25年ほど昔、アートスクールでペインティングなんて勉強していたものだから、芸術として写真をリスペクトできない時期がありました。
当時は「アーティストは自分の手で何かを創造することである!」と思い込んでいたので「すでに存在している被写体」を撮影するだけの写真は、ファインアート(絵画、彫刻はどの純粋芸術)の格下だと決めつけていたのでした。
写真の「記録」と「表現」という、ふたつの軸をクリエティブな作業として興味深く感じるようになったのは、自ら写真を撮るようになってからかもしれません。
デーシレー・ドルロン(Desiree Dolron)は「芸術写真」を発表するアムステルダムの写真家です。
残念ながら、彼女の実物の写真作品は見たことはありません。
しかし、彼女の作品集からだけでも、彼女の写真作品の持つ「密度」を感じられるほど完成されています。

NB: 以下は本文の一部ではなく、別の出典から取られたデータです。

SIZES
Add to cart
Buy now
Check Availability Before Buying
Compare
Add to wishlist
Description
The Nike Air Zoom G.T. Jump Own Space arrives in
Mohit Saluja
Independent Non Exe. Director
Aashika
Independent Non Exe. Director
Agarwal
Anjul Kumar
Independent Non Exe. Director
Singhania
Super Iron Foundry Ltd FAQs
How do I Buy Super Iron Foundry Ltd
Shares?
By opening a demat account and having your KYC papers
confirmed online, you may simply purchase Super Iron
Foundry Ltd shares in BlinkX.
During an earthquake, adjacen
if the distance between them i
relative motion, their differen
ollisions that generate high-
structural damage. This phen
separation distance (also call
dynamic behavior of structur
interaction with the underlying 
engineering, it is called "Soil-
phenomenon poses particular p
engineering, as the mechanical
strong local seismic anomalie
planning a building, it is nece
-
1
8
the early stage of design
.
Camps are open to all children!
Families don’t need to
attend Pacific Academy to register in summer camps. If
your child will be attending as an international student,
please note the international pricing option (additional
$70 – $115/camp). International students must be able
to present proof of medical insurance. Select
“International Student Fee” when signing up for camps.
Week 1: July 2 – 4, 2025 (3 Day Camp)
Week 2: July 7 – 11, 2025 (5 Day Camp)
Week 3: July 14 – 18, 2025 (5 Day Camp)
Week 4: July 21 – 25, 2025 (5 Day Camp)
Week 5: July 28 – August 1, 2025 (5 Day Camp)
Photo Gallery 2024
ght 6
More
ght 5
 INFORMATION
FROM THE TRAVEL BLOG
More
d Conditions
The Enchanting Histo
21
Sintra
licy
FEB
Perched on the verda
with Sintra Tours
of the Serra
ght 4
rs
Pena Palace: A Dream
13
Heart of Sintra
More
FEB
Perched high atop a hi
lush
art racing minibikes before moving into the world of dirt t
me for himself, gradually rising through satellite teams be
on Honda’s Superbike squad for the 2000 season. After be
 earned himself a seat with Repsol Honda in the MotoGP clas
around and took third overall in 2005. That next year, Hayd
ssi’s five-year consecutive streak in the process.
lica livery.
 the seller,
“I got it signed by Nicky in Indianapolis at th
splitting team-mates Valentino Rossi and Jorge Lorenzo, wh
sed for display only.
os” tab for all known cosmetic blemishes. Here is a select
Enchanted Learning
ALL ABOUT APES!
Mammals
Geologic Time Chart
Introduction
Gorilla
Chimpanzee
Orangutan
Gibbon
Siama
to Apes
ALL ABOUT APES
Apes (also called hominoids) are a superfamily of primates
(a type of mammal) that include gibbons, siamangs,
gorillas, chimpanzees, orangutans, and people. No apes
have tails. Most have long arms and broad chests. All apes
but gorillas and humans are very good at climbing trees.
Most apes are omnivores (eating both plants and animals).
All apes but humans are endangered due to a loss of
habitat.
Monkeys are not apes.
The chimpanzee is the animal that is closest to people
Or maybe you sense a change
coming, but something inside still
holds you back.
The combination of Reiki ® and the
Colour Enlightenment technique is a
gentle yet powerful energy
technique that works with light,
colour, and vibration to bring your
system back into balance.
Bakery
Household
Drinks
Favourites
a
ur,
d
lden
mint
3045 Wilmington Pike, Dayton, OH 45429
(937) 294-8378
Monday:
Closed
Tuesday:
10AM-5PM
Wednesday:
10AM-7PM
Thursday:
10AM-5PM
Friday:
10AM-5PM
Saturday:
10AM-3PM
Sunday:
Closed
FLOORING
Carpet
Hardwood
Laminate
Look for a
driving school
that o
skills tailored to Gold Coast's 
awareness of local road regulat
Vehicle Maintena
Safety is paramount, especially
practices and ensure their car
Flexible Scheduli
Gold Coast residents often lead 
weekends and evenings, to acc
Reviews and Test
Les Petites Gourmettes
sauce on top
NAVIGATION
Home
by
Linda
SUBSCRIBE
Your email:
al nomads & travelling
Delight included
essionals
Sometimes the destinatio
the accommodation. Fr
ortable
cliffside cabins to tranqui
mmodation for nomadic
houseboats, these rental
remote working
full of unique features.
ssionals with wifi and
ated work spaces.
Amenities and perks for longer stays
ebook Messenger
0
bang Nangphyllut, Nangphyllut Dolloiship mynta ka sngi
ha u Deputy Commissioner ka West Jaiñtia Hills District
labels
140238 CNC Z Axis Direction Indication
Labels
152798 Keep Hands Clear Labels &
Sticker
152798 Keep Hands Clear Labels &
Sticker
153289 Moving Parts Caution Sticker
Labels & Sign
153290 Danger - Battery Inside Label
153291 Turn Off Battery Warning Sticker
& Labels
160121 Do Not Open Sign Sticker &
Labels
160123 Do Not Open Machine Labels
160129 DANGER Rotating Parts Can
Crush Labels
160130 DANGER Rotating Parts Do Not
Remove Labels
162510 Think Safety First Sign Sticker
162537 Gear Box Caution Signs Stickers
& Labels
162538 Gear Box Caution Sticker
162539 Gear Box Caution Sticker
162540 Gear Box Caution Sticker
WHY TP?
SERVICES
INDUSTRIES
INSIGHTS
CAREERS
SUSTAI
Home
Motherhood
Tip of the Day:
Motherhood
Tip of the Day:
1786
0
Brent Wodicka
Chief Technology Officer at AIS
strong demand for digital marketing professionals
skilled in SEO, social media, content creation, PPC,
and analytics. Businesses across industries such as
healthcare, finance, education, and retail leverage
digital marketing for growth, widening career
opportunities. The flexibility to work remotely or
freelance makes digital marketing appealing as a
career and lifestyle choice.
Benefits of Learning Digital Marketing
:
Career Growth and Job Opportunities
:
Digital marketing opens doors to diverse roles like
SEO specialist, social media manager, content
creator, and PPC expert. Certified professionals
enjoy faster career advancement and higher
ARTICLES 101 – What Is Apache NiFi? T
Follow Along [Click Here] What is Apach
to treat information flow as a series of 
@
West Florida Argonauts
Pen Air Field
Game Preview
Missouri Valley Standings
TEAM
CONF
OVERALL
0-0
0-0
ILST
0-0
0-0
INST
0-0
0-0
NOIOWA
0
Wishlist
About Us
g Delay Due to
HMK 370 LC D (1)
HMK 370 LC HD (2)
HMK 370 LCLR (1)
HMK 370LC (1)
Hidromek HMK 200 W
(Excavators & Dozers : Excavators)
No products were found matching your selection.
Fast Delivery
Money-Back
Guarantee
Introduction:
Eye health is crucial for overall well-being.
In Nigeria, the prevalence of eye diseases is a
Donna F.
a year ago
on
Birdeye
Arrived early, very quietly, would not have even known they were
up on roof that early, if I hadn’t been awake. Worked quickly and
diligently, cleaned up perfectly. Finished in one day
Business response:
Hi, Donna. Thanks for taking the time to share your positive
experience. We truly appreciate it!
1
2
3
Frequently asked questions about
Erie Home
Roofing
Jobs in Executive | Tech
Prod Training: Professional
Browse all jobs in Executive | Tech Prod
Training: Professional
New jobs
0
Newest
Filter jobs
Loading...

ひとつのテーマを時間をかけて取り組むという姿勢のために、1991年から現在まで4つのシリーズしか発表していません。
「撮影」「デジタル加工」「紙の選択」「写真印刷」という行程の”クラフト”にこだわるために作品数が少ないようです。
1991年から1999年に制作された「EXALATION」は宗教と死の関係性を捉えたセピアの写真のシリーズには、宗教儀式に恍惚となっている猟奇的な時間が凝縮されています。
1996年から1998年に製作された「GAZE」はガーゼを透かしたようなソフトフォーカスの写真シリーズで、夢のような恍惚感に包まれています。
2002年から2003年に製作された「TE DI TODOS MIS SUENOS」は、キューバの社会主義のユートピアと実生活を対比させた政治的な写真シリーズですが、流れを止めてしまったような時間を感じさせます。
彼女の最高傑作と思われるのは、2001年から2005年に制作された「XTERIOS」でしょう。
中世絵画のような構図に特徴があり、ハーマンズホイの絵のような静かな空間とフェルメールのような光を思い起こさせます。
写真では「空気感」と言いますが、デーシレー・ドルロンの写真は見る者が息を止めてしまうほどの濃密な空気と時間を表現しています。
それは被写体の「呼吸感」を感じられるほどです。